Content starts

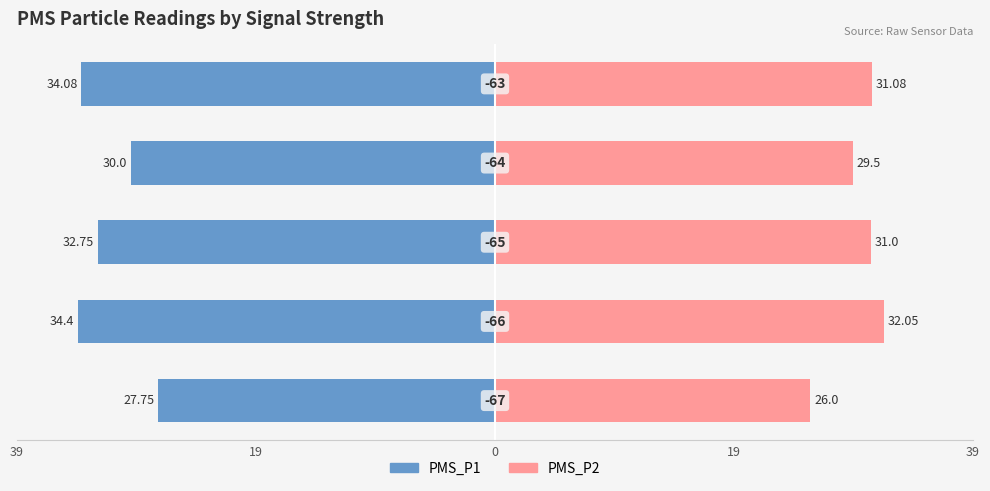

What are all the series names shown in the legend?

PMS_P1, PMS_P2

Content ends
Content starts

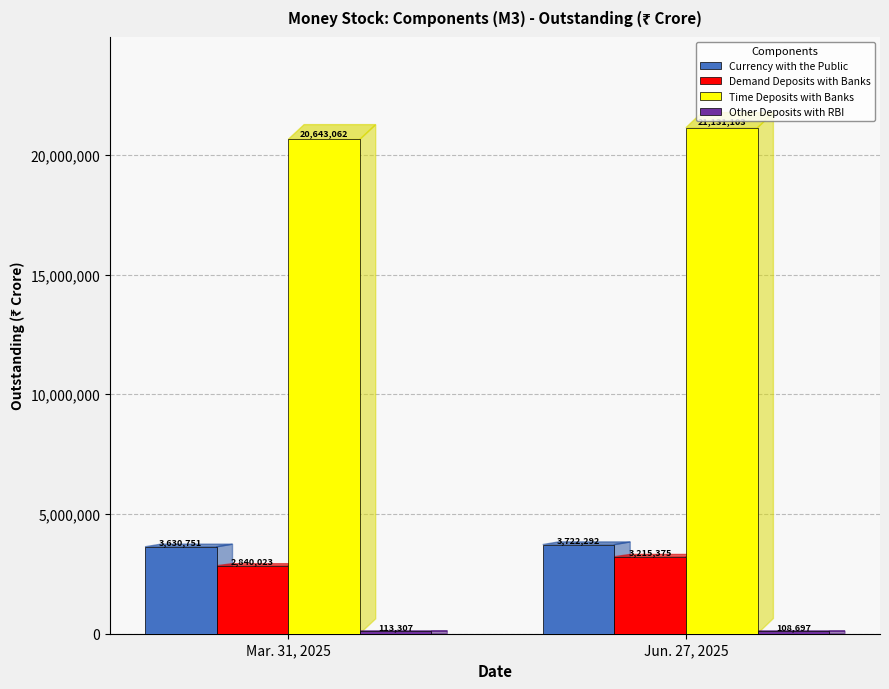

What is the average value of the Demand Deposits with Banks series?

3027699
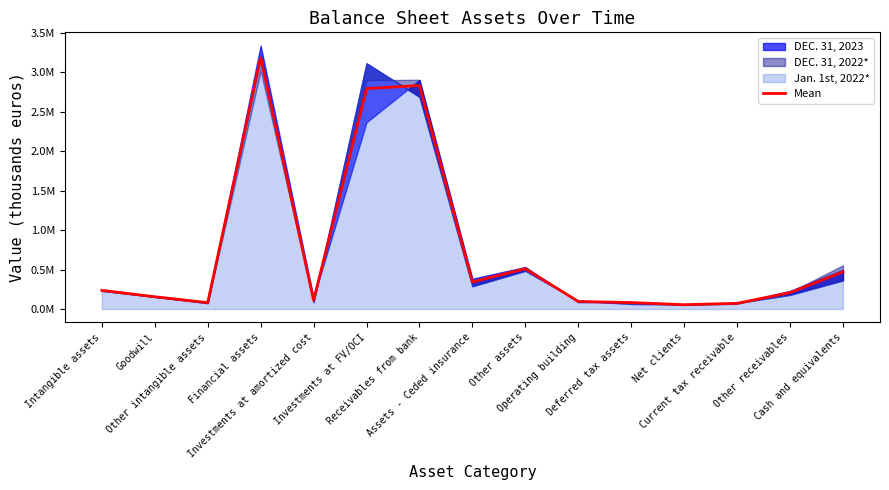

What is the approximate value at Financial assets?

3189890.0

Content ends
Content starts

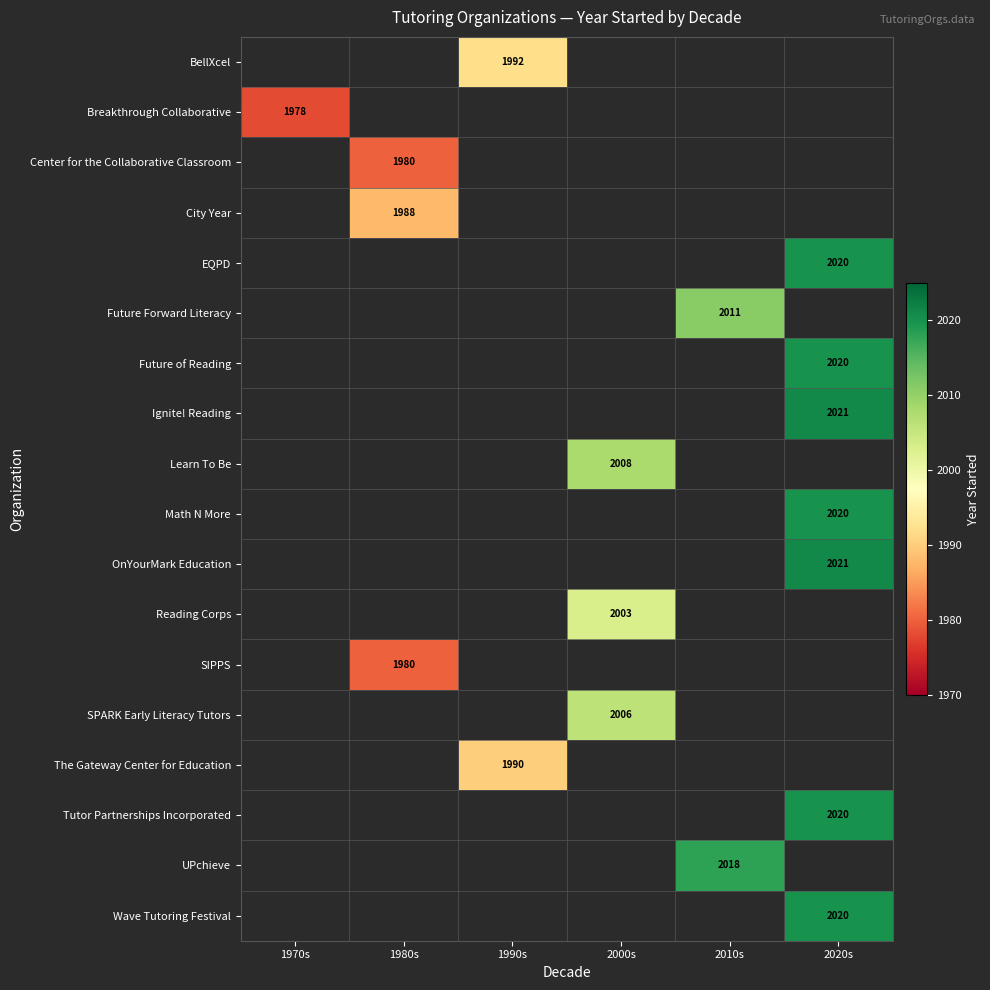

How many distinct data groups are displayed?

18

Content ends

PROBLEM: Quote everything in the listing from the line containing "What is the average" down to the line containing "What is the approximate", with both of those lines included. Leave the pictures out.

RESULT OF THIS EXERCISE:
What is the average value of the Demand Deposits with Banks series?

3027699

What is the approximate value at Financial assets?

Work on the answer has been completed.